Shortly after birth, Laney was diagnosed with Turner syndrome, a chromosomal disorder in girls associated with stunted growth, short fingers and toes, among other health problems.
Laney’s mother, Jessica, took her to Children’s Hospital of Philadelphia (CHOP) for an expert opinion on her ongoing care. There, the family was connected with the Turner Syndrome Program, where a multidisciplinary team provides comprehensive medical care tailored to meet the needs of girls with Turner syndrome.
As Laney grew, Denise Gruccio, DNP, CRNP, PNP-BC, a nurse practitioner, worked closely with the family to monitor Laney’s treatments. Once they settled into a routine, Laney’s family thought they had a handle on things. That was until a new problem emerged when she started eating solid food.
Symptoms of a new problem
As a toddler, Laney would complain that her belly hurt. She had regular fevers, she often had diarrhea and she started losing weight. Laney’s pediatrician tested for allergies, but couldn’t find a cause for her stomach problems.
Laney’s family connected with Petar Mamula, MD, a pediatric gastroenterologist in the Division of Gastroenterology, Hepatology and Nutrition (GI) at CHOP and Director of the Kohl's GI Nutrition and Diagnostic Center. Dr. Mamula did additional tests to refine the diagnosis. A blood test showed signs of inflammation and a colonoscopy confirmed a diagnosis of Crohn’s disease, a form of inflammatory bowel disease (IBD). She also tested as lactose intolerant.
Jessica was familiar with Crohn’s disease — her father has it — but she didn’t realize it could affect children as young as Laney. Dr. Mamula explained that while the condition has no cure yet, symptoms could be controlled for most patients with medication and diet.
Soon after receiving the diagnosis of Crohn’s disease, Laney became very sick and was hospitalized at CHOP. In addition to her intestinal problems, Laney had come down with pneumonia. She stayed for a month, until her lungs were clear.
During Laney’s stay at the Hospital, Dr. Mamula changed her medications. He weaned her off the steroids and switched her to a biologic drug. Dietitians also recommended a plan for the family to make meals from scratch and stick with fresh, natural foods with no additives or preservatives. They also advised the family to avoid packaged foods. That worked well for her, and she has been thriving ever since.
Laney missed a few months of preschool with her medical issues, but at 3 ½, she was able to return. She was also prescribed to take growth hormones to treat her Turner syndrome. The combined treatment with the biologic drug for Crohn’s disease and growth hormones for Turner syndrome put her back on the normal growth chart. The family continues to eat carefully and doesn’t eat out a lot.

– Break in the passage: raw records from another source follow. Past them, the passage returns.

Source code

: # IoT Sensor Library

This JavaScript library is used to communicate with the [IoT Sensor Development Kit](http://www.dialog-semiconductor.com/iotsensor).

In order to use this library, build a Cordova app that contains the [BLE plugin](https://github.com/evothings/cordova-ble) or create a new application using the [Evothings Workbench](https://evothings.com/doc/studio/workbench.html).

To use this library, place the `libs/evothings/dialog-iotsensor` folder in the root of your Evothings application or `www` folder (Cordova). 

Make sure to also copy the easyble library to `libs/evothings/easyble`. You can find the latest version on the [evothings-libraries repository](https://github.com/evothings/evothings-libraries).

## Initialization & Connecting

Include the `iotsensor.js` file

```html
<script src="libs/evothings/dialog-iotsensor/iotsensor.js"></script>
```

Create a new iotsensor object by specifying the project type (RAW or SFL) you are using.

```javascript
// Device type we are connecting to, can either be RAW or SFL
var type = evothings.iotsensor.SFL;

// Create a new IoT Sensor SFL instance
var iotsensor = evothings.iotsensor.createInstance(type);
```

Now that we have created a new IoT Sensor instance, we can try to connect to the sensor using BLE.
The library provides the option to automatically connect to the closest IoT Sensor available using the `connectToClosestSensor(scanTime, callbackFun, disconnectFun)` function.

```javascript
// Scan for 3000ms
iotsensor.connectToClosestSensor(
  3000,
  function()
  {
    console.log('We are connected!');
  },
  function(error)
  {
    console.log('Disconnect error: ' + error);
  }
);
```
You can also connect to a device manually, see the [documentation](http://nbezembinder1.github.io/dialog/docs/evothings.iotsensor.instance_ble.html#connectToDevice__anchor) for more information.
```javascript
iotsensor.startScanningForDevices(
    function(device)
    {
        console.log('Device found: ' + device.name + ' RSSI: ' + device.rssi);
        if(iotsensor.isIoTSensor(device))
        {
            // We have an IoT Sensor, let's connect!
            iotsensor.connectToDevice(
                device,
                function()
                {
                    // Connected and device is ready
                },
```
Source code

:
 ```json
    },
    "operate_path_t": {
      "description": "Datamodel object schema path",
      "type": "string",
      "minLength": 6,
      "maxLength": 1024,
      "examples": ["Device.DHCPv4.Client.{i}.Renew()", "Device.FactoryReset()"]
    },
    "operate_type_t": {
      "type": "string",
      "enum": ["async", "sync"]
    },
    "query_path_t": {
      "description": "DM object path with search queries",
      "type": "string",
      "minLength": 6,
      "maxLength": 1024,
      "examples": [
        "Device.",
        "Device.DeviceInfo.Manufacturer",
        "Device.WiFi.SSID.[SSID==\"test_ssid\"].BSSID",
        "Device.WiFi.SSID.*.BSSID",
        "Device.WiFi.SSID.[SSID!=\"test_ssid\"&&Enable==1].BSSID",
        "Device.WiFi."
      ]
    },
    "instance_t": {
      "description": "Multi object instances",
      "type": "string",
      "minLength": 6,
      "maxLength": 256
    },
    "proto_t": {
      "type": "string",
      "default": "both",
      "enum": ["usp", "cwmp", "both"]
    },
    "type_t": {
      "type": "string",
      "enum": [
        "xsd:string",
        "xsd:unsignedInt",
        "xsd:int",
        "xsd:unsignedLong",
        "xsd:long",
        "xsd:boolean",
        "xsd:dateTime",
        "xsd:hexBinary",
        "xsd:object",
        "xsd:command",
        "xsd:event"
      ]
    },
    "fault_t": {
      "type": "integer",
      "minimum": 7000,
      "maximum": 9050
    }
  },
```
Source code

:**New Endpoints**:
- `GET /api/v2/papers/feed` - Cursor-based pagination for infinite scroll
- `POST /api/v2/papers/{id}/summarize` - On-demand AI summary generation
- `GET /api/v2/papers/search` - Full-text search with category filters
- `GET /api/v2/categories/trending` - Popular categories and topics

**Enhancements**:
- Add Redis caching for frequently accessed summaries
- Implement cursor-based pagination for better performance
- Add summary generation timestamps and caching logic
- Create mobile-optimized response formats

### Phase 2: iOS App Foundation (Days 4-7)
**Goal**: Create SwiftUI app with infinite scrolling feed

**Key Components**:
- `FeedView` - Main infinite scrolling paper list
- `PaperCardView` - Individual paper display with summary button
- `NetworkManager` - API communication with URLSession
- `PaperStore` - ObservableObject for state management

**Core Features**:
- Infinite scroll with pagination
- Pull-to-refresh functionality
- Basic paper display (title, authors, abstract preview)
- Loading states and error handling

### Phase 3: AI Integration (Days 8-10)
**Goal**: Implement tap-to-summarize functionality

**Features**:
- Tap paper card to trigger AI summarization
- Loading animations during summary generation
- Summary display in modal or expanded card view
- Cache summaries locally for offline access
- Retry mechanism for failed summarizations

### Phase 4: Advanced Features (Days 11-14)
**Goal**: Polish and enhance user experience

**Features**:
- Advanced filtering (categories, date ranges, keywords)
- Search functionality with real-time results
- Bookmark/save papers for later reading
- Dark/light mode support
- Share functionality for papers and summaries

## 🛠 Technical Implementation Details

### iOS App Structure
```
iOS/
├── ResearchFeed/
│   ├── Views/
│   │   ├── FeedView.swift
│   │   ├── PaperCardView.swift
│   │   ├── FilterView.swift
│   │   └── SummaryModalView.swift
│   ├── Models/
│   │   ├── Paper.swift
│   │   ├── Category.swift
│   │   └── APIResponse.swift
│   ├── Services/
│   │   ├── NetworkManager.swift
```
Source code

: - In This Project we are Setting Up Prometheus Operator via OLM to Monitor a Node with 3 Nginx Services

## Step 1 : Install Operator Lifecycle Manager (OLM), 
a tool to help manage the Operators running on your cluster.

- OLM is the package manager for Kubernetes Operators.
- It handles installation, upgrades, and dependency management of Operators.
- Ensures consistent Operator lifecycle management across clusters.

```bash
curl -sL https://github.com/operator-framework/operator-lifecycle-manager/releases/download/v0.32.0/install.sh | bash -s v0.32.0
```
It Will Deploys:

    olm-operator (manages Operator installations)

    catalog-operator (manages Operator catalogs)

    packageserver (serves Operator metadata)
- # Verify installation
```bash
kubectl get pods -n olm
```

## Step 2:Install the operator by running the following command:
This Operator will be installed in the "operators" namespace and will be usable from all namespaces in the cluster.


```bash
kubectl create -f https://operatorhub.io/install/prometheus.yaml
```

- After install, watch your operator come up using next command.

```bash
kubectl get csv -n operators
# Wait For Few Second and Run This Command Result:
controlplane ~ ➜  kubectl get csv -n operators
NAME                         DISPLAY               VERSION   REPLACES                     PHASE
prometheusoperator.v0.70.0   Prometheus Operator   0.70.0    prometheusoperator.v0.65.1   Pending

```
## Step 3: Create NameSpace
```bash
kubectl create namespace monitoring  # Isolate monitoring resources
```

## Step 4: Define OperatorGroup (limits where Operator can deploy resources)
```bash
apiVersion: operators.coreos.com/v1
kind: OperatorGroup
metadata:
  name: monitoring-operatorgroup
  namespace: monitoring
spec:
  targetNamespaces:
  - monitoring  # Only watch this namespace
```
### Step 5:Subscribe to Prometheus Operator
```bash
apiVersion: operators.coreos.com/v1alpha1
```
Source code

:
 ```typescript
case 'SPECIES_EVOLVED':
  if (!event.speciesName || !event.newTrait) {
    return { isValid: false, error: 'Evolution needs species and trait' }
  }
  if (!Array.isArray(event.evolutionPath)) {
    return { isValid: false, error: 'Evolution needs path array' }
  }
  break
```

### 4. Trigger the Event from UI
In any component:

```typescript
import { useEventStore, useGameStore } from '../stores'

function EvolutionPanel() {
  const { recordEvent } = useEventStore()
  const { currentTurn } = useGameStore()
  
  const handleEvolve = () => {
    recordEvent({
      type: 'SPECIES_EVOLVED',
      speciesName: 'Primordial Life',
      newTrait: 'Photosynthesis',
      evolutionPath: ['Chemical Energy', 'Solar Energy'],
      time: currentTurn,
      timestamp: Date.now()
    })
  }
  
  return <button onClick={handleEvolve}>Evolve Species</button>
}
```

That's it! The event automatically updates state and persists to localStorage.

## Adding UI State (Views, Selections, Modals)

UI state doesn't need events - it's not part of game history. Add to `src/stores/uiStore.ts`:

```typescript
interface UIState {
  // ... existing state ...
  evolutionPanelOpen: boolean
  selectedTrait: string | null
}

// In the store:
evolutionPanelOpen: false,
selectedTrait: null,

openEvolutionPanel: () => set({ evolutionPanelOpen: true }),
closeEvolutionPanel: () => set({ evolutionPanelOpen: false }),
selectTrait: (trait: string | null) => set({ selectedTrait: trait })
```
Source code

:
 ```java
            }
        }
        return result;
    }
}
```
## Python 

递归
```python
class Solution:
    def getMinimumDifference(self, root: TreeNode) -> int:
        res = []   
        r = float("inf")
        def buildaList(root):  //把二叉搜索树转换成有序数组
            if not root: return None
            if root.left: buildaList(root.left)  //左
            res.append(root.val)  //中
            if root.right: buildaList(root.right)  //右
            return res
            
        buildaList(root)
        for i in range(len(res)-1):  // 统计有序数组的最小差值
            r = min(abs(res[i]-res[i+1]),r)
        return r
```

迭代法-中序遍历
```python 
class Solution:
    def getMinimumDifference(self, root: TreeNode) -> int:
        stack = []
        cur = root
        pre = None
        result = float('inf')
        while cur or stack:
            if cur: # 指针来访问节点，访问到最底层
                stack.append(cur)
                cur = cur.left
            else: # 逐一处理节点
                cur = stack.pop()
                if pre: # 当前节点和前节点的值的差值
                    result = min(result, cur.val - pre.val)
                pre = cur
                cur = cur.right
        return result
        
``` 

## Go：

“We grow her with food and love.”
Now 11, Laney loves to read, especially about history, and write stories, in which her cat plays a leading role. She rides horses, participates in drama club at school and is part of the “Girls on the Run” program after school in the spring and fall.
Laney comes back to CHOP every four months for scheduled GI and endocrinology appointments for her two conditions.
And even though she’s young, Laney plays an active role in her health. She knows what types of foods are good for her and what will make her sick, and she always makes good choices when selecting meals in the school cafeteria.
For now, the family is content knowing they are under the care of two specialty teams who are experienced in caring for kids with both Crohn’s and Turner syndrome. They are confident that Laney is in the right hands as she grows up.
“Dr. Mamula is wonderful. He tells you everything you need to know. And he loves all those kids. It’s all in seeing the right doctor. And Mamula — he’s right up there,” says Jessica.